Very nice indeed! Did you build it yourself?

I think I have the same tank stand... lol.


----------



## Scleropages (Feb 6, 2010)

Stevo2 said:


> Very nice indeed! Did you build it yourself?
> 
> I think I have the same tank stand... lol.


 

Gawd now ,hahah I SUCK at building stuff.... coast about 1k all up inculding background.. I can breed herps easy as! but woood and stuff I will leave that to people who can do it! 
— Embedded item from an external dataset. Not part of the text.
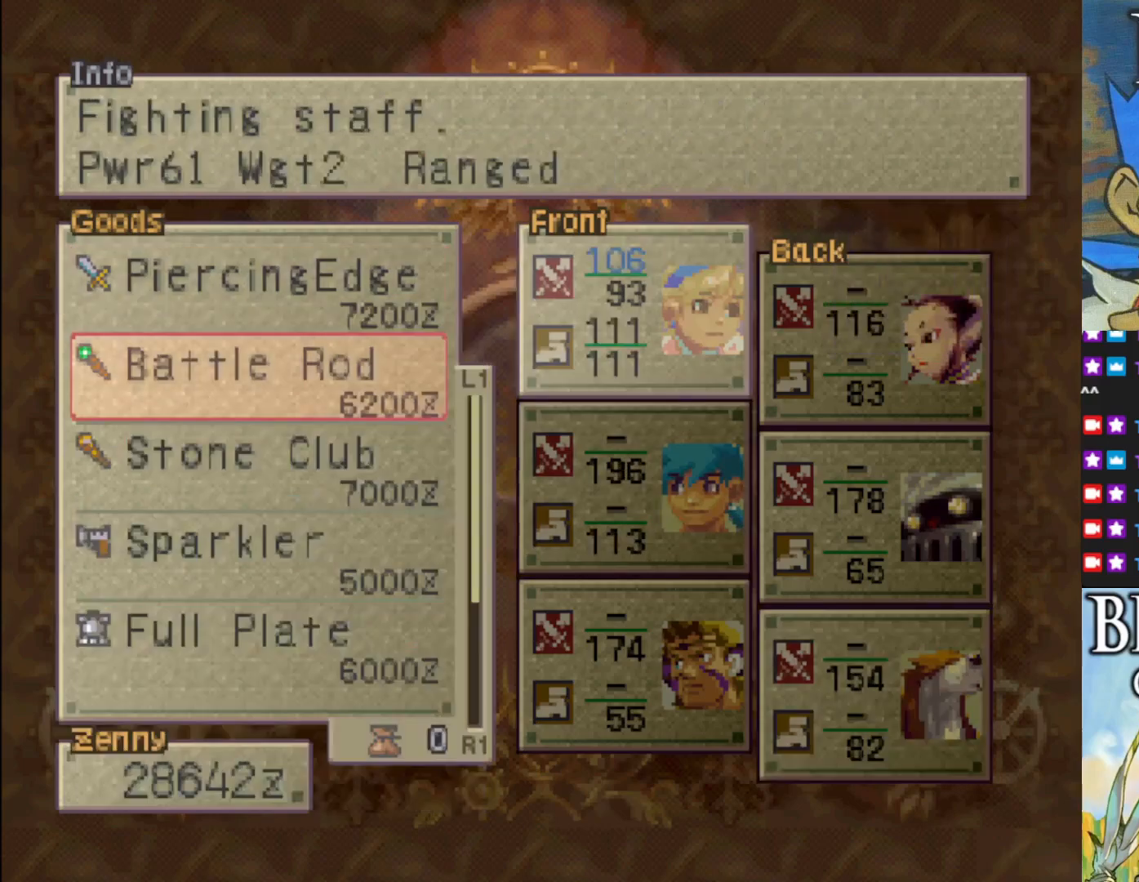
{"buttons": [], "left_stick": "center", "events": []}
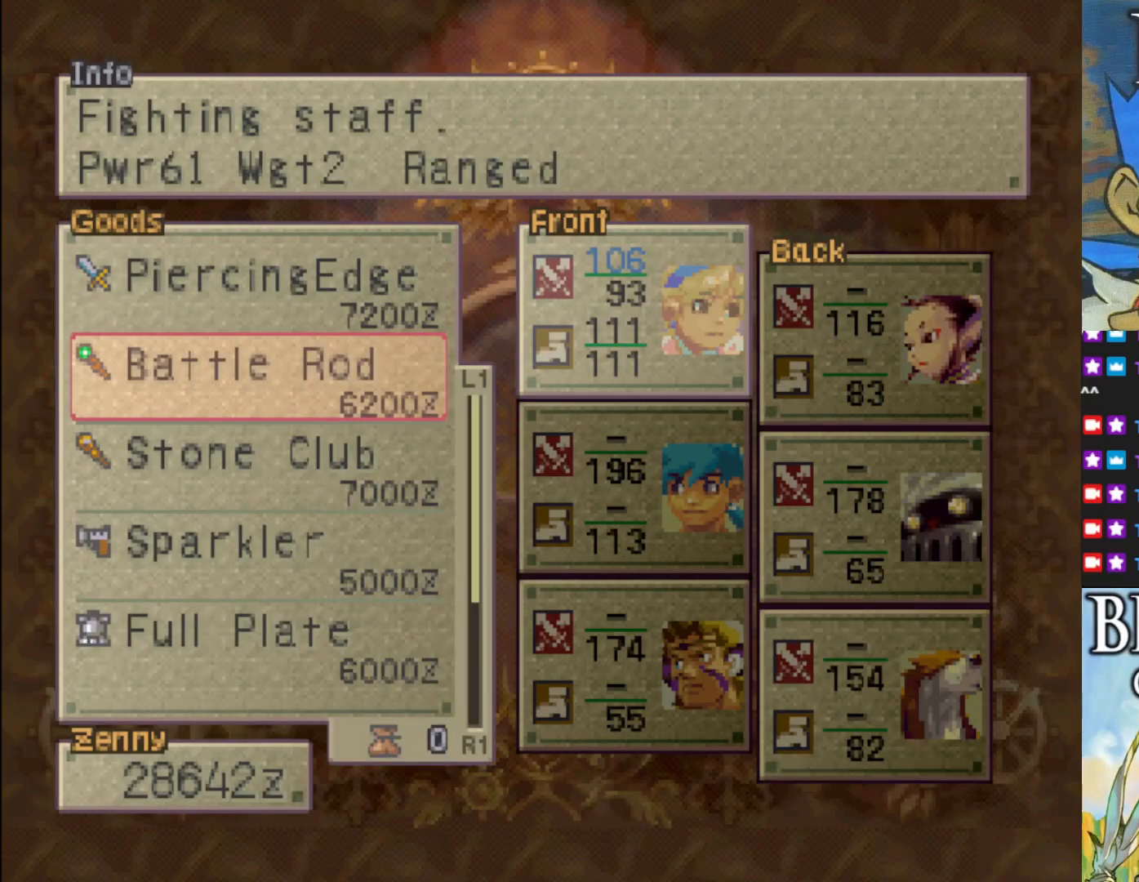
{"buttons": [], "left_stick": "center", "events": []}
No point having reptiles and keeping them in plastic tubs all their lifes or stupid white boxes :lol:


----------



## Scleropages (Feb 6, 2010)

Still have to stain and sort out the hood to finish it off. I got pic happy tonight, wait a month or so to you see my new scrubby enclosure... that will kick runp!


----------



## Grunter023 (Feb 6, 2010)

looks good mate. Has given me some ideas for when I buy some ackies.


----------



## Scleropages (Feb 6, 2010)

HOM3L3SS said:


> it looks like the back rock wall is real rock (is it ) it looks real good to
> 
> Harry


 
No its a universal rock wall 3x4( about $250 retail)


----------



## Hooglabah (Feb 6, 2010)

all i can say is SHAM WOW


----------



## ravan (Feb 6, 2010)

looks awesome dude.


----------



## pinkmus (Feb 7, 2010)

Love the background!

-Will


----------



## Bax155 (Feb 7, 2010)

Can you PM information on where to get these backgrounds, I have a mate that wants a realistic enclosure, cheers!


----------



## Scleropages (Feb 7, 2010)

Bax155 said:


> Can you PM information on where to get these backgrounds, I have a mate that wants a realistic enclosure, cheers!


 

No probs.


----------



## Grunter023 (Feb 24, 2010)

Hey Scleropages do your ackies kick sand into the glass track on that enclosure?


----------



## Scleropages (Feb 25, 2010)

Grunter023 said:


> Hey Scleropages do your ackies kick sand into the glass track on that enclosure?


 

Nup , its a fair bit of the bottom.


----------



## TWENTY B (Feb 26, 2010)

awsom setup. 
what lights do you use in there?


----------



## D3pro (Feb 26, 2010)

hahaha... I might freak my wife out more and decide to spend 1k on a new enclosure lol, Love it by the way, it looks spectacular!


----------



## lizardjasper (Feb 26, 2010)

I bet your ackies love it!!! They look pretty happy!
Well done!!


----------



## Bretsta (Feb 26, 2010)

looks great mate, well done!


----------



## solar 17 (Feb 26, 2010)

*Gr8 enclosure*

HEY THERE ...GETS 10/10 FROM ME ......YOU 4GET $ WHEN YOU HAVE QUALITY....CHEERS BADEN [SOLAR 17]


----------



## Jonno from ERD (Feb 26, 2010)

Hey mate, who makes those enclosures?


----------



## Scleropages (Feb 26, 2010)

TWENTY B said:


> awsom setup.
> what lights do you use in there?


 
Just a UVB 4 footer and a 100W spot about 15cm from the basking spot



lizardjasper said:


> I bet your ackies love it!!! They look pretty happy!
> Well done!!


 
Thanks , they do 



Bretsta said:


> looks great mate, well done!


 
Thanks tiger!



solar 17 said:


> HEY THERE ...GETS 10/10 FROM ME ......YOU 4GET $ WHEN YOU HAVE QUALITY....CHEERS BADEN [SOLAR 17]


Thanks I am thinking of seting one up for the GTP as well , just set up another 4 the same size for some jungles of mine.



Jonno from ERD said:


> Hey mate, who makes those enclosures?


A freind made them just for little old me


----------



## Scleropages (Feb 26, 2010)

D3pro said:


> hahaha... I might freak my wife out more and decide to spend 1k on a new enclosure lol, Love it by the way, it looks spectacular!


 
Opps missed ya comment , I'm glad I'm single :lol::lol::lol:


----------



## Renagade (Feb 27, 2010)

hot!, i agree, I hate malamine, hate white boxes and HATE plasic tubs. Well done that is a beautiful thing to have in your house. I hope you and your visitors enjoy it.


----------



## sk17zn (Feb 27, 2010)

Hey mate the enclosure looks awesome your lizards will love it


----------



## Jonno from ERD (Feb 27, 2010)

Hmmm it's the same design as a combined Croc/Turtle tank I saw in Adelaide years ago. Would your mate be interested in making more?


----------



## Scleropages (Feb 27, 2010)

Jonno from ERD said:


> Hmmm it's the same design as a combined Croc/Turtle tank I saw in Adelaide years ago. Would your mate be interested in making more?


 
URS also has some that look the same, I think their "tall giant" is around the same size , maybe check out their webby.
My mate is building me more as we speek


----------